One of those Sundays, he visited a neighborhood church that announced that they were looking for a youth director. I had no intention of going immediately on another church staff. I’m not sure what I thought I was going to do all day as Lucas worked and we hardly had money for me to be a lady of leisure. We had a four bedroom house with a king sized mattress and frame, a guest bed (which was a REALLY big splurge), a couch and a love seat. We purchased a two seater kitchen table and at that point we thought we had arrived. We were living large, but we certainly did not have disposable income for me to fancy up the joint.
When you move to a new place, the normal questions people ask include your name, where you have recently lived and your profession. When we set out to find a church, I intentionally did not mention that I “knew” anything about church work. I wanted to find a church that we could love, not an employer. I wasn’t even sure if I wanted to work full time in vocational ministry. That was short lived. Upon receiving a call from the Associate Pastor to thank us for visiting, apparently I asked questions that were a dead giveaway. I knew too much. She quickly picked up on my love for the Church and students. Within weeks, I was in a final interview, and by March 1, I was on full time staff as the Director of Youth Ministry.
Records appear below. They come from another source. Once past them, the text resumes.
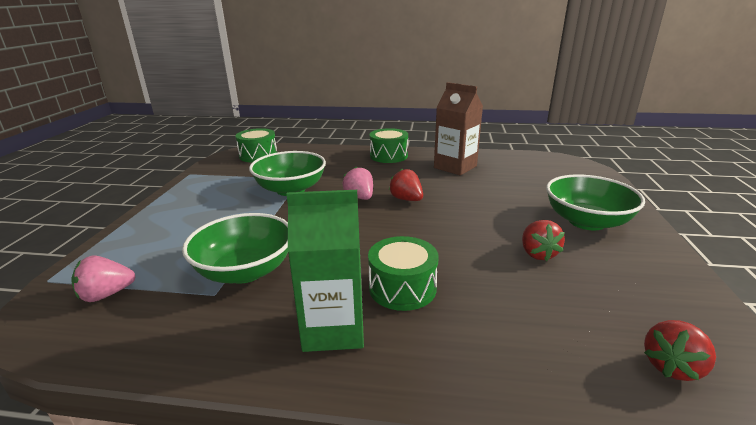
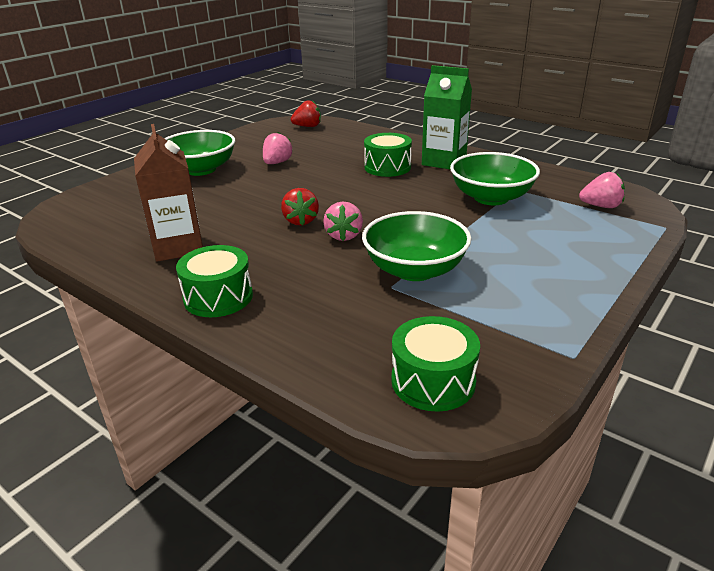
camera: 150 degrees left, 5 degrees up
red strawberry [522,220,565,261] -> pink strawberry [263,132,293,164]

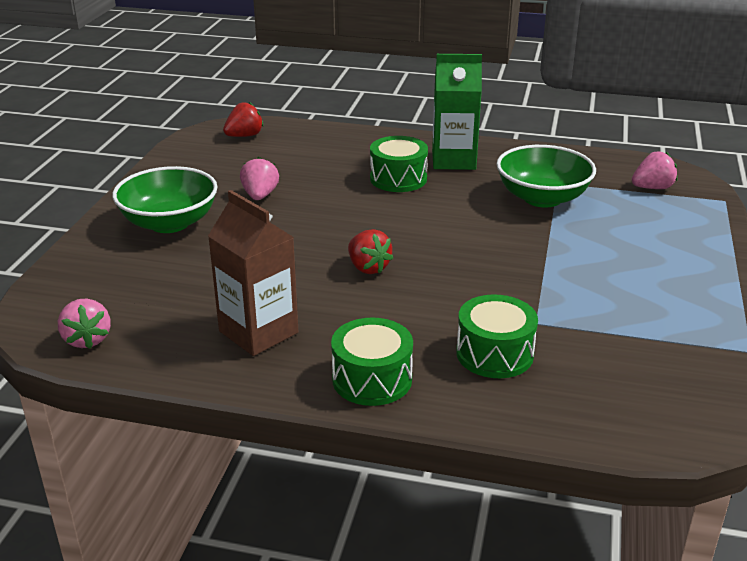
camera: 25 degrees left, 0 degrees up
pink strawberry [323,202,363,241] -> pink strawberry moved to [58,299,111,349]
green bowl [362,211,471,281] -> none
green drum [391,316,480,412] -> green drum moved to [456,294,538,378]

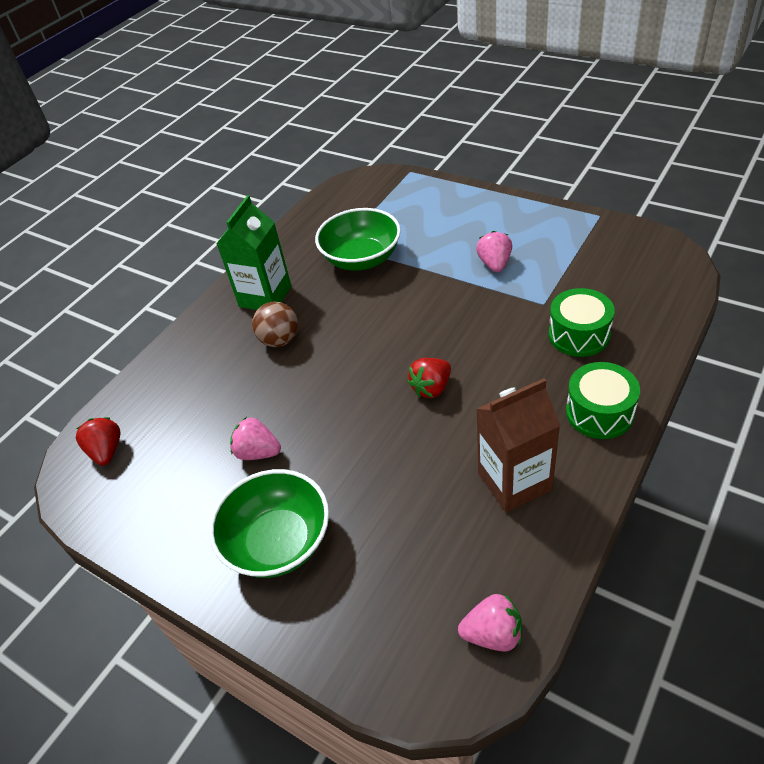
camera: 65 degrees left, 15 degrees up
red strawberry [348,229,393,274] -> red strawberry turned 150 degrees clockwise [408,358,451,398]
green drum [370,136,428,192] -> brown ball [252,302,298,347]
pink strawberry [632,151,677,189] -> pink strawberry moved to [476,231,512,272]

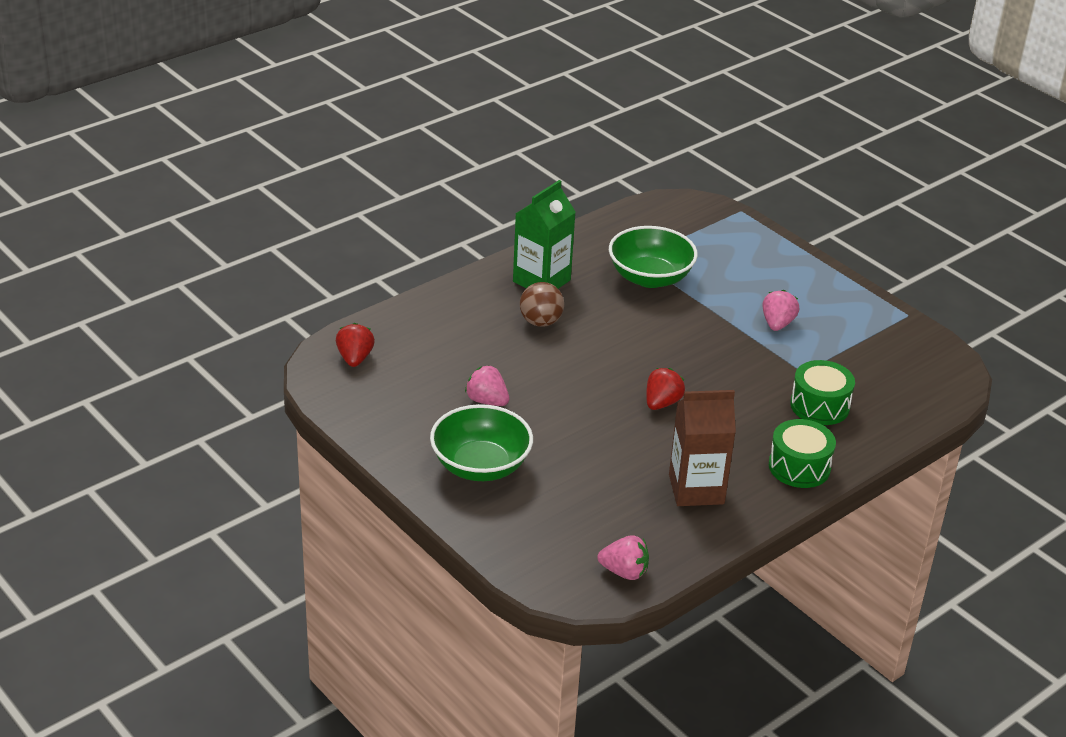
camera: 10 degrees right, 10 degrees down
red strawberry [408,358,451,398] -> red strawberry turned 150 degrees clockwise [646,368,685,410]

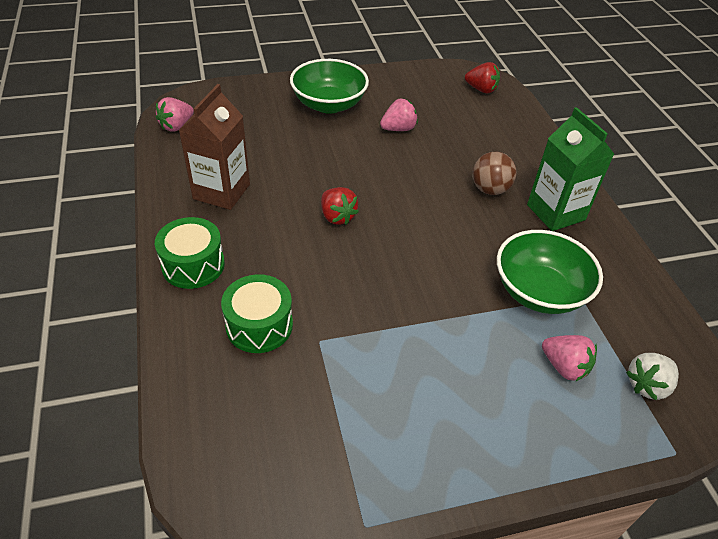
camera: 115 degrees right, 10 degrees up
pink strawberry [762,290,800,331] -> pink strawberry moved to [542,335,597,381]
none -> white strawberry [626,353,679,401]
The church got a package deal with us. And really, Lucas was the best bonus. I could plan and organize and do the details. I could impart wisdom and offer friendship. But Lucas, he was the fun one. The worst part of being my husband was that he had to follow my rules. In the first 3 years of our marriage, we grew to love serving and working and playing and dreaming as we journeyed with some of the dearest people in our lives, still to this day. The memories we made and the laughter and tears that we shared as we served and skied and canoed and taught and played and worshiped and drove and chaperoned were foundational to our love of Church. There is nothing that can take that pure joy away from us as a couple.
And as we grew to love other people’s kids, we began to dream about what it would look like to be parents ourselves. We had handled youth camp, how much harder could it get? It was with that insane naivety that we began praying for the “right time” to talk about a family. And if you have ever navigated these waters, you know that you are never really ready. Never.